Zespół Pamięci Zbiorowej
14 kwietnia 2025
Robert Rajczyk
Komentarze IEŚ 1331 (71/2025)

Polityczny racjonalizm węgierskiej opozycji

Polityczny racjonalizm węgierskiej opozycji

ISSN: 2657-6996
Komentarze IEŚ 1331
Wydawca: Instytut Europy Środkowej

Na rok przed wyborami parlamentarnymi część węgierskiej opozycji próbuje aktywnie włączyć się do politycznej rywalizacji, którą zdominowały Fidesz-KDNP oraz partia Szacunek i Wolność (Tisztelet és Szabadság Párt, TISZA). Katalizatorem działań opozycji stały się nowelizacja ustawy o zgromadzeniach oraz kwestia członkostwa Ukrainy w UE, które umożliwiły koalicji rządowej ponowną kontrolę nad dyskursem publicznym. Wzmożona aktywność opozycji przejawia się m.in. organizowaniem przez partię Momentum cotygodniowych blokad mostów w Budapeszcie, pikietowaniem siedziby węgierskiego nadawcy publicznego (MTVA) oraz objazdem Węgier samochodem turystycznym przez byłego premiera z Koalicji Demokratycznej (Demokratikus Koalíció, DK). Z kolei lider sondaży poparcia społecznego, partia TISZA, dystansuje się od aktywnego protestu przeciw kontrowersyjnym zmianom ustawowym, aby nie zniechęcać swoich potencjalnych zwolenników z Fideszu, których pozyskanie jest istotne dla ewentualnego zwycięstwa TISZY w wyborach w 2026 r.

§ **Przekazane dane**:
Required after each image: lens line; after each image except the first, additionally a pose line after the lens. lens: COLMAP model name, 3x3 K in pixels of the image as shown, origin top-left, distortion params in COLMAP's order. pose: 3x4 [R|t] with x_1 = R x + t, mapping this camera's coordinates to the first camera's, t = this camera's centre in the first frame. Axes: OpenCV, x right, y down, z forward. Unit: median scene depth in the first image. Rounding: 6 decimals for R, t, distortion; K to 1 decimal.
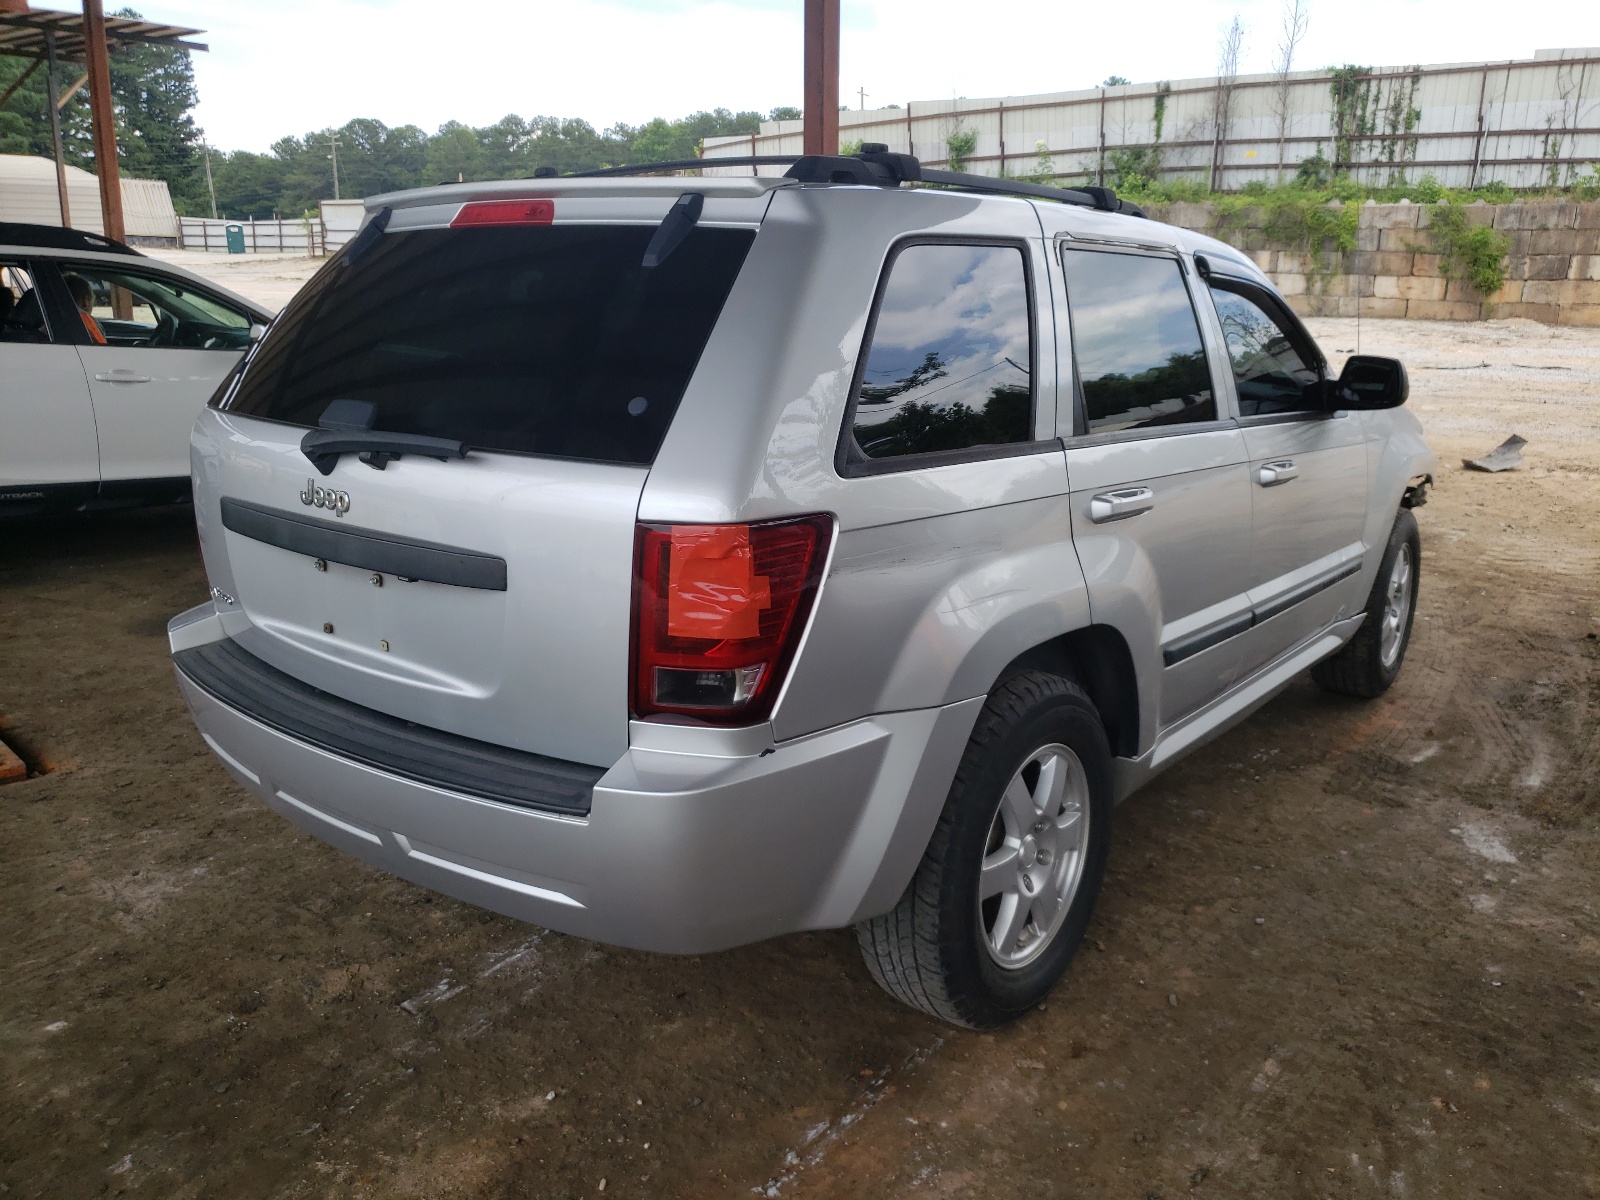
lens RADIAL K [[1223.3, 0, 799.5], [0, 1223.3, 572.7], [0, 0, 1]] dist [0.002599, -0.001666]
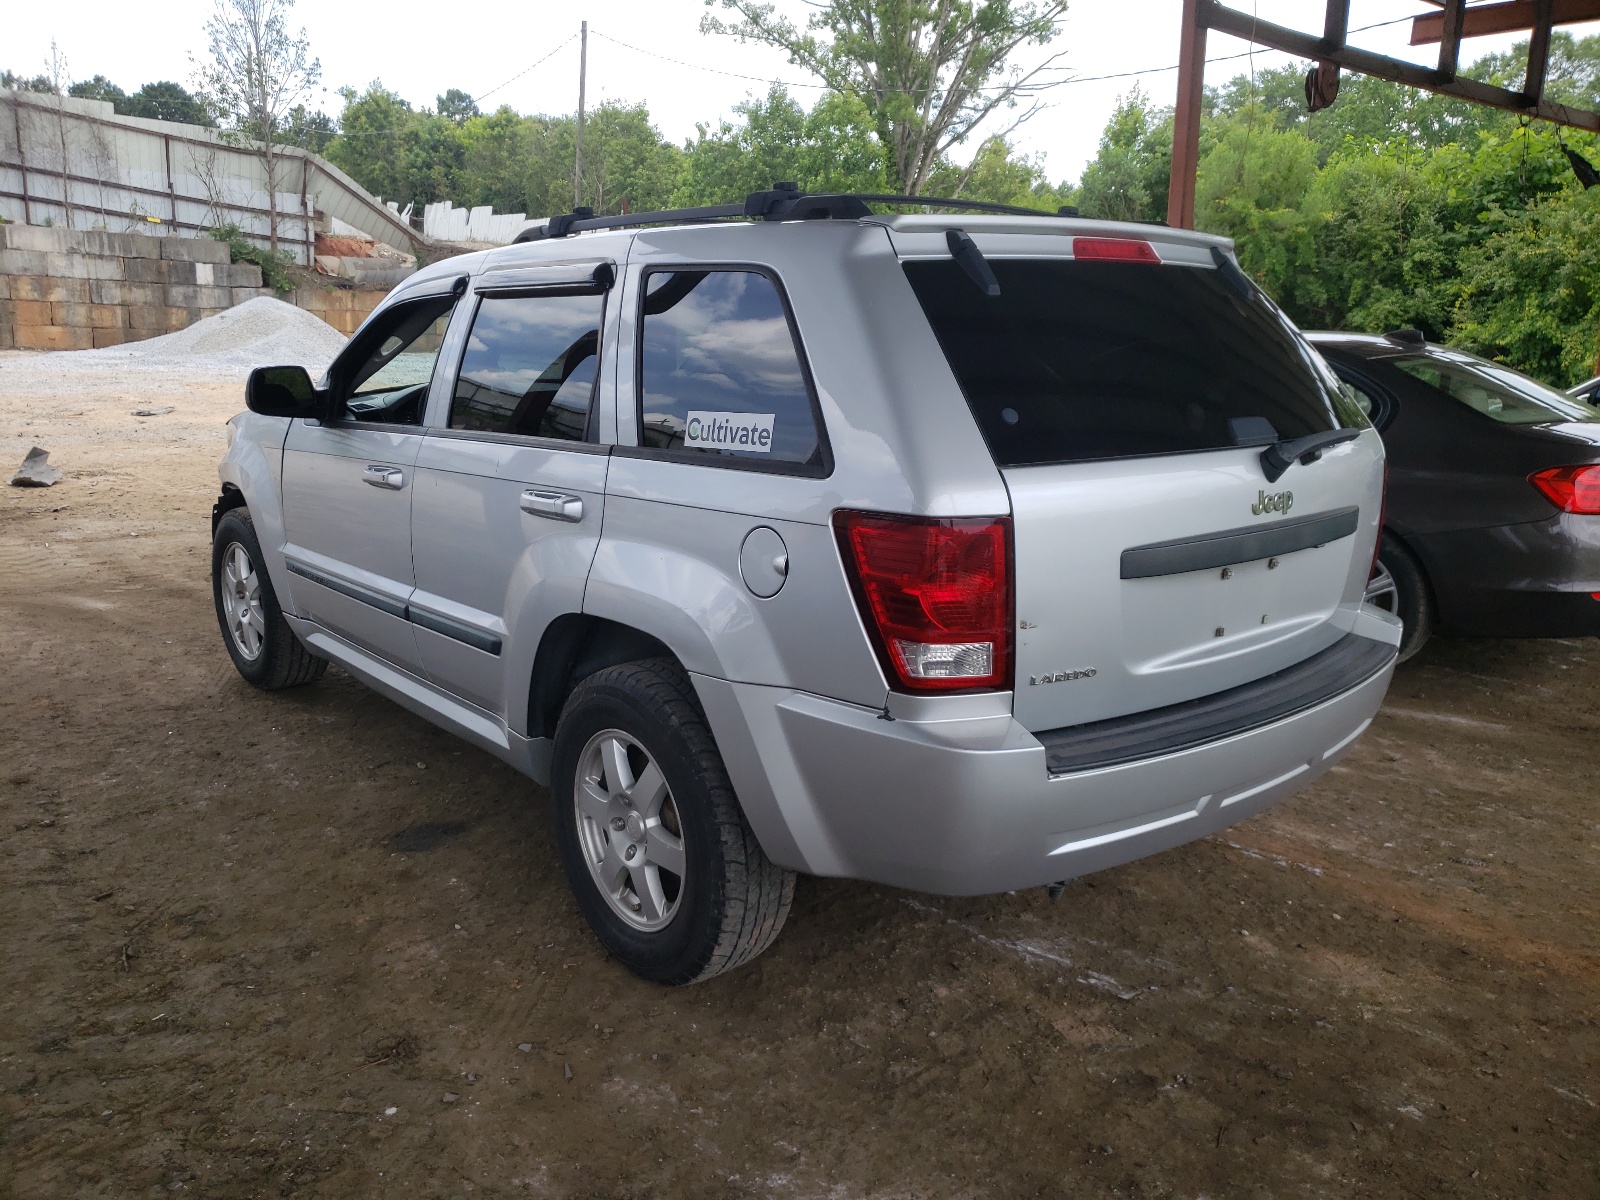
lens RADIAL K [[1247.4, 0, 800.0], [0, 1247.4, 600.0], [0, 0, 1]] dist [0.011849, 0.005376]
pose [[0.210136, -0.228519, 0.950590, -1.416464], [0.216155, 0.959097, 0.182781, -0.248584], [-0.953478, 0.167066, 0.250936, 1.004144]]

...

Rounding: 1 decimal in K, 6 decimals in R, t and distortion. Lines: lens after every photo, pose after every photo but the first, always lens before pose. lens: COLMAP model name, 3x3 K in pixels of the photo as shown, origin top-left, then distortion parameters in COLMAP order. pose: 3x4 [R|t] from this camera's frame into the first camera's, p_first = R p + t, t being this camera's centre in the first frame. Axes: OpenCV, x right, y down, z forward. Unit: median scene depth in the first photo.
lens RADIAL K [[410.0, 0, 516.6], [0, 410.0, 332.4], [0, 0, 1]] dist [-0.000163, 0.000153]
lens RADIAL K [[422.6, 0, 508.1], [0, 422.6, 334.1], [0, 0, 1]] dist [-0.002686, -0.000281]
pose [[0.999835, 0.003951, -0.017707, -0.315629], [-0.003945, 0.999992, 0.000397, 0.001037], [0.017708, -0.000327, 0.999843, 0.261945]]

--

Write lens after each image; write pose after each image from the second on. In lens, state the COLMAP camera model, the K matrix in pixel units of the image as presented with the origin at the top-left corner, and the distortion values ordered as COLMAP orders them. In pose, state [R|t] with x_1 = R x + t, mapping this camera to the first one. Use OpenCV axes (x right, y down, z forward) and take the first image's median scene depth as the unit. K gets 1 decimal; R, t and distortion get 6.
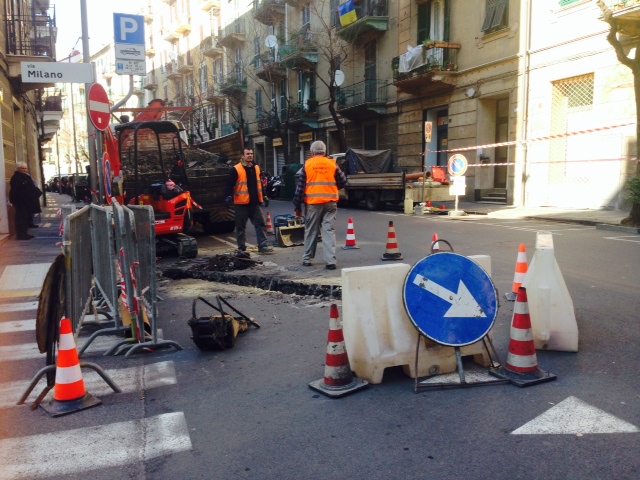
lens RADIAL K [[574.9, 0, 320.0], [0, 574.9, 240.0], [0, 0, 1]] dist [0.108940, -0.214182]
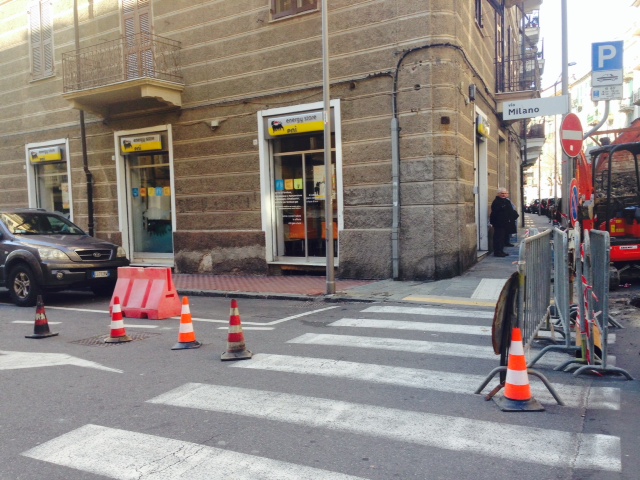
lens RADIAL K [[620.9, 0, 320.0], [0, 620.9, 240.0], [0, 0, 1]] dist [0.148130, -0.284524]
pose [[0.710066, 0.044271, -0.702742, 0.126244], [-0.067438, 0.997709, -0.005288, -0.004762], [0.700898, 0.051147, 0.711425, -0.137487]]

§ **Twoje zadanie**:
Wypisz bez żadnych zmian cały tekst o politycznym racjonalizmie węgierskiej opozycji.

§ **Gotowe rozwiązanie**:
Zespół Pamięci Zbiorowej
14 kwietnia 2025
Robert Rajczyk
Komentarze IEŚ 1331 (71/2025)

Polityczny racjonalizm węgierskiej opozycji

Polityczny racjonalizm węgierskiej opozycji

ISSN: 2657-6996
Komentarze IEŚ 1331
Wydawca: Instytut Europy Środkowej

Na rok przed wyborami parlamentarnymi część węgierskiej opozycji próbuje aktywnie włączyć się do politycznej rywalizacji, którą zdominowały Fidesz-KDNP oraz partia Szacunek i Wolność (Tisztelet és Szabadság Párt, TISZA). Katalizatorem działań opozycji stały się nowelizacja ustawy o zgromadzeniach oraz kwestia członkostwa Ukrainy w UE, które umożliwiły koalicji rządowej ponowną kontrolę nad dyskursem publicznym. Wzmożona aktywność opozycji przejawia się m.in. organizowaniem przez partię Momentum cotygodniowych blokad mostów w Budapeszcie, pikietowaniem siedziby węgierskiego nadawcy publicznego (MTVA) oraz objazdem Węgier samochodem turystycznym przez byłego premiera z Koalicji Demokratycznej (Demokratikus Koalíció, DK). Z kolei lider sondaży poparcia społecznego, partia TISZA, dystansuje się od aktywnego protestu przeciw kontrowersyjnym zmianom ustawowym, aby nie zniechęcać swoich potencjalnych zwolenników z Fideszu, których pozyskanie jest istotne dla ewentualnego zwycięstwa TISZY w wyborach w 2026 r.